§ PROBLEM DESCRIPTION: The material below includes pictures; leave them out and return only the lines between the line containing "vielfältigen und attraktiven" and the line containing "ಜುಲೈ ೧೯, ಭೂಮಿಯಿಂದ ಹೊರಟು ಮೂರನೆಯ ದಿವಸ", inclusive, word for word.

§ DATASET EXTRACT:
────────────────────────────────────────

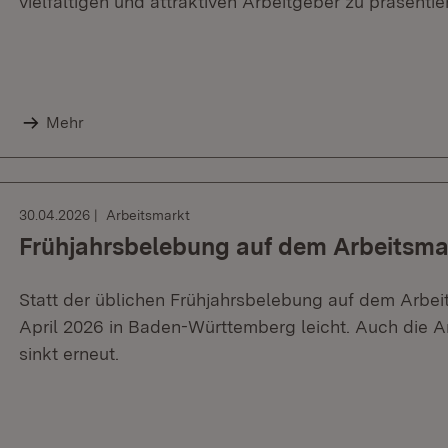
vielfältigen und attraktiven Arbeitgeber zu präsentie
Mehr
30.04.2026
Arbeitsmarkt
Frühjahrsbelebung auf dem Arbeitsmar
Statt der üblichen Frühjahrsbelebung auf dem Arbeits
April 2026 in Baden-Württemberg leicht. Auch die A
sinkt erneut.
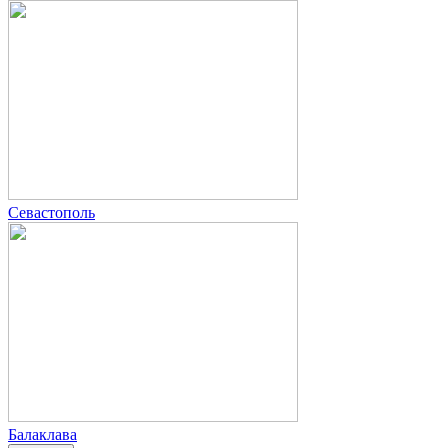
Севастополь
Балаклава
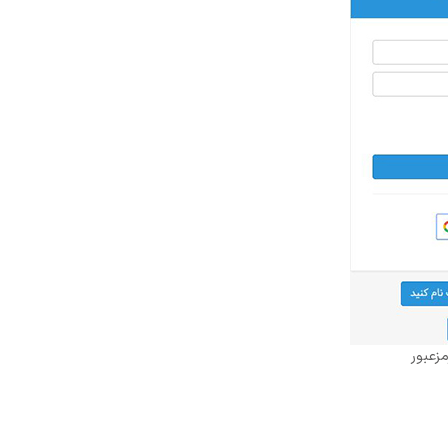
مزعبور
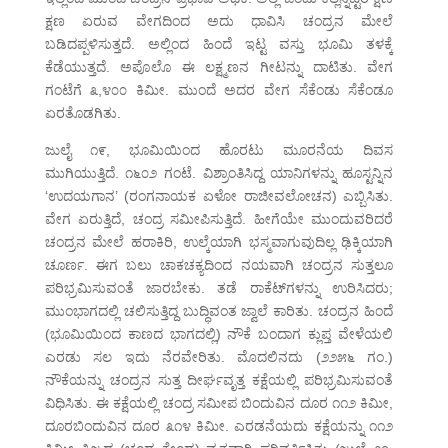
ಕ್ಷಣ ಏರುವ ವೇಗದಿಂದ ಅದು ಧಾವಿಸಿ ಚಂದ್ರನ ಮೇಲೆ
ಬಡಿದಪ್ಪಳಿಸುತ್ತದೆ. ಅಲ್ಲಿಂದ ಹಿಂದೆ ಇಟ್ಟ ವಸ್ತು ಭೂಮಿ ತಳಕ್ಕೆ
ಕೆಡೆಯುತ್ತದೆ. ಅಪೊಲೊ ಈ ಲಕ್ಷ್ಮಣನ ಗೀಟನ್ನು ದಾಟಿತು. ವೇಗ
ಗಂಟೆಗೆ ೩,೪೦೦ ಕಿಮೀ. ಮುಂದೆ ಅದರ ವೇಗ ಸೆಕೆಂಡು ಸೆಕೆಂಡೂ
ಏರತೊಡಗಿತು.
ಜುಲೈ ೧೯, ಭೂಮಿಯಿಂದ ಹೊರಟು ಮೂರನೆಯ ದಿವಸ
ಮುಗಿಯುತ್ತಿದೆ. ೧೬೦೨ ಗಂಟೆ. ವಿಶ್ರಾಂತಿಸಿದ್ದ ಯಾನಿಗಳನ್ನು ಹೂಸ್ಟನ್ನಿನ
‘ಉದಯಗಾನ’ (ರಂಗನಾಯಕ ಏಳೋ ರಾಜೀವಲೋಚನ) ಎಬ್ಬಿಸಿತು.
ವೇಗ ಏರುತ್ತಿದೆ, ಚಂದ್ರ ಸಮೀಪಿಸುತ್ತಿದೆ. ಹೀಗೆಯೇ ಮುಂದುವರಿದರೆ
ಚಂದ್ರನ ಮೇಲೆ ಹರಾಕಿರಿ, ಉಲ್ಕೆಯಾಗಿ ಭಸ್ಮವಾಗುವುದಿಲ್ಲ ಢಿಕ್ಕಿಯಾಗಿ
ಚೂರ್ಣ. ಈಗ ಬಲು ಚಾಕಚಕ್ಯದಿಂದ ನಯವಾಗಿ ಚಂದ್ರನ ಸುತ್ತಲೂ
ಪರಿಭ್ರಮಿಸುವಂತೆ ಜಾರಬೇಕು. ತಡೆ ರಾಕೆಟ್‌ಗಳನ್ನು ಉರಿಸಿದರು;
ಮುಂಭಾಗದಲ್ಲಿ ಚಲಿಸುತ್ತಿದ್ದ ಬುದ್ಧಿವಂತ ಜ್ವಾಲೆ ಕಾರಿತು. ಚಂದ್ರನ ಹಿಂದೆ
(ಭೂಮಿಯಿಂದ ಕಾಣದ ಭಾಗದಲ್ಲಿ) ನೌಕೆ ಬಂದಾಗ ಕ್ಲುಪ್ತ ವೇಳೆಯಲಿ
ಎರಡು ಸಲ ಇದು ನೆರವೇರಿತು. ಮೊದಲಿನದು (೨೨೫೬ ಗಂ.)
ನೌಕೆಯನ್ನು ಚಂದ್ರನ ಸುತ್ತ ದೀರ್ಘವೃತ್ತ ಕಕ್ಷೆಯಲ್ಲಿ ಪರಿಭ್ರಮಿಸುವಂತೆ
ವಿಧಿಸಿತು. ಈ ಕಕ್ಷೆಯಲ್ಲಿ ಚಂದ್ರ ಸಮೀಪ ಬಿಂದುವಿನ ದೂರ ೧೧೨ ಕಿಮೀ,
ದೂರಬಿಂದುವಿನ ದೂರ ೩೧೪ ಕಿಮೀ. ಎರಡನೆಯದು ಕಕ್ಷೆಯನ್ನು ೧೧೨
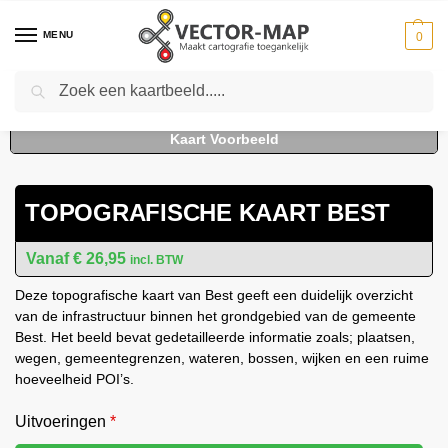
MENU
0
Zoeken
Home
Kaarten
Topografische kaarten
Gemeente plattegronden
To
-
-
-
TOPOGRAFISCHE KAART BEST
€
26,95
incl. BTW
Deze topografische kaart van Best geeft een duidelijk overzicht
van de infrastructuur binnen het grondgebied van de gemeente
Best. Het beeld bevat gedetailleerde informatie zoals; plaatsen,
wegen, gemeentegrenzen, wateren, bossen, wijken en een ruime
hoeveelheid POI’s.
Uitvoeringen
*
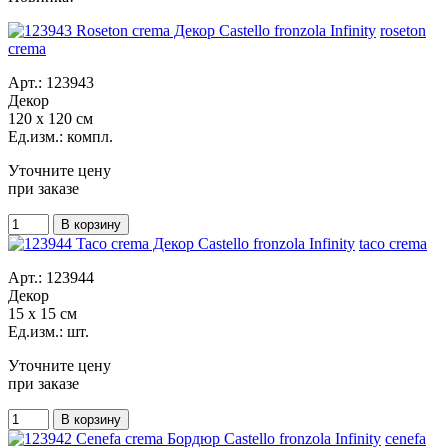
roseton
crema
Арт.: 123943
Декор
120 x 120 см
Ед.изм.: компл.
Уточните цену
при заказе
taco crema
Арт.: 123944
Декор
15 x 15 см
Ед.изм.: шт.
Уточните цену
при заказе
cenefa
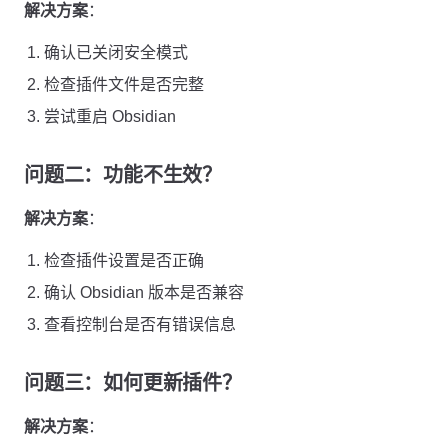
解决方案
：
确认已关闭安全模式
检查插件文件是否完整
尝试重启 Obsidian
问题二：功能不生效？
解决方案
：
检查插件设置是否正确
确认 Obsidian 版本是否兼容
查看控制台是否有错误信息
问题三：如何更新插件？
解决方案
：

────────────────────────────────────────

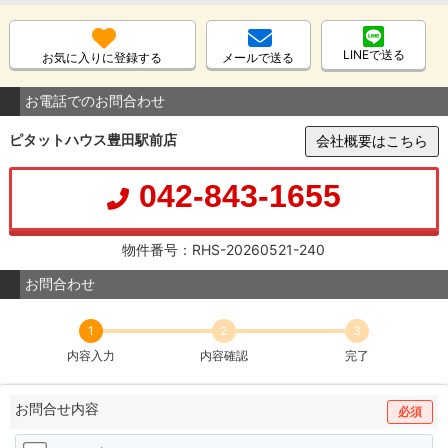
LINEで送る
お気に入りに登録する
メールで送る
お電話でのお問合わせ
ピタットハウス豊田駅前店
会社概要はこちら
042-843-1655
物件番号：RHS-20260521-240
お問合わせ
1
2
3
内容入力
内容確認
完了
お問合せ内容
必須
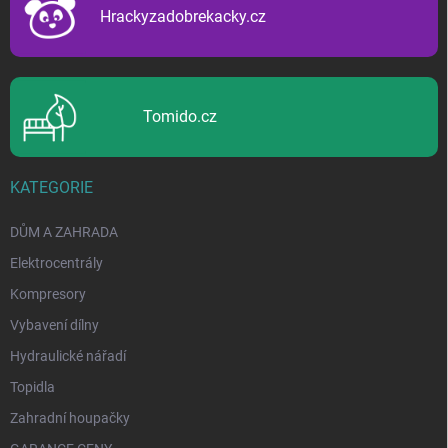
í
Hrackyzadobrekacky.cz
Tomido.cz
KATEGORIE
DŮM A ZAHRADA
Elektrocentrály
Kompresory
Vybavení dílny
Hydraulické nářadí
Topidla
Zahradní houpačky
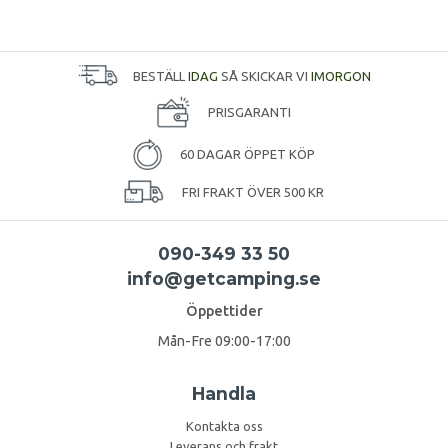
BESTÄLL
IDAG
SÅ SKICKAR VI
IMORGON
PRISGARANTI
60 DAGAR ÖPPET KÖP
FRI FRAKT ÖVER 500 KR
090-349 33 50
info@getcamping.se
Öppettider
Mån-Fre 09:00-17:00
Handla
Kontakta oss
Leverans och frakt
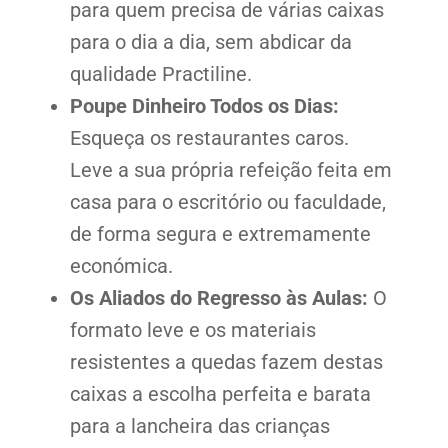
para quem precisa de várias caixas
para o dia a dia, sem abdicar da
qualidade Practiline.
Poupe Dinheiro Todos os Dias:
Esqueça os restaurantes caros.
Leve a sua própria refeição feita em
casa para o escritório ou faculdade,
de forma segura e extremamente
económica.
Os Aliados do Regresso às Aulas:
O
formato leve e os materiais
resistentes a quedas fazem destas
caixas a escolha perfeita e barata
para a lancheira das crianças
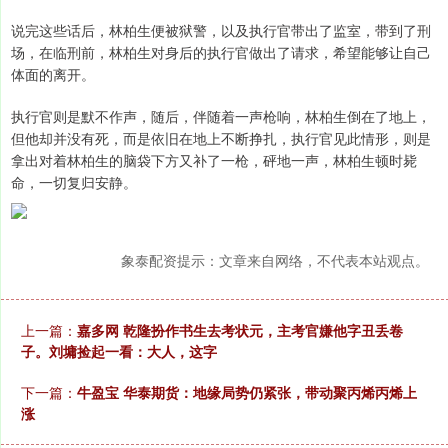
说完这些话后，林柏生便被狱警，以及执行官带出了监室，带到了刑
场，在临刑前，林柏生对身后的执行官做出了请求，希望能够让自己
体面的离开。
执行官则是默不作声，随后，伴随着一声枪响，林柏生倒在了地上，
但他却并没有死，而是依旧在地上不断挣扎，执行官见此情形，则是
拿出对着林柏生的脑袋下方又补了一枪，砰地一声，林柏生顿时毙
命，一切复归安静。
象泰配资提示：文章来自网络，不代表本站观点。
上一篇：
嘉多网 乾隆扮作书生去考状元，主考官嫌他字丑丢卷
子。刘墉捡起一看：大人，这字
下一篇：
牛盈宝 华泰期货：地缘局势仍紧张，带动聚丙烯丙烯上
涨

────────────────────────────────────────

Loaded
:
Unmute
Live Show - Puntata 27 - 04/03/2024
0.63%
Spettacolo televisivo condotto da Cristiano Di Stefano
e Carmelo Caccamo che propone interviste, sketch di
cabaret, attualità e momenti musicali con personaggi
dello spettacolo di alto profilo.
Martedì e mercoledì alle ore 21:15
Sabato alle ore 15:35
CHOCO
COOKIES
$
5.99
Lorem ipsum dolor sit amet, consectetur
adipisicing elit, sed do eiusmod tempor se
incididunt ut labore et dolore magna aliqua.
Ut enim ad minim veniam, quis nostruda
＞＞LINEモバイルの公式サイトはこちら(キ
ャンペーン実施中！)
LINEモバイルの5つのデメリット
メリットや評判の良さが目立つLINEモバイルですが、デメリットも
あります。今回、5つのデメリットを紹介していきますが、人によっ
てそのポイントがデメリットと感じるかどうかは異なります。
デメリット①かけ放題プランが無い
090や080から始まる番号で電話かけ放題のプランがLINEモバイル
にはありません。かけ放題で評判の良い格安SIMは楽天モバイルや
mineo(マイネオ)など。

────────────────────────────────────────

§ RESULT OF THIS TASK:
vielfältigen und attraktiven Arbeitgeber zu präsentie
Mehr
30.04.2026
Arbeitsmarkt
Frühjahrsbelebung auf dem Arbeitsmar
Statt der üblichen Frühjahrsbelebung auf dem Arbeits
April 2026 in Baden-Württemberg leicht. Auch die A
sinkt erneut.
Севастополь
Балаклава
مزعبور
ಕ್ಷಣ ಏರುವ ವೇಗದಿಂದ ಅದು ಧಾವಿಸಿ ಚಂದ್ರನ ಮೇಲೆ
ಬಡಿದಪ್ಪಳಿಸುತ್ತದೆ. ಅಲ್ಲಿಂದ ಹಿಂದೆ ಇಟ್ಟ ವಸ್ತು ಭೂಮಿ ತಳಕ್ಕೆ
ಕೆಡೆಯುತ್ತದೆ. ಅಪೊಲೊ ಈ ಲಕ್ಷ್ಮಣನ ಗೀಟನ್ನು ದಾಟಿತು. ವೇಗ
ಗಂಟೆಗೆ ೩,೪೦೦ ಕಿಮೀ. ಮುಂದೆ ಅದರ ವೇಗ ಸೆಕೆಂಡು ಸೆಕೆಂಡೂ
ಏರತೊಡಗಿತು.
ಜುಲೈ ೧೯, ಭೂಮಿಯಿಂದ ಹೊರಟು ಮೂರನೆಯ ದಿವಸ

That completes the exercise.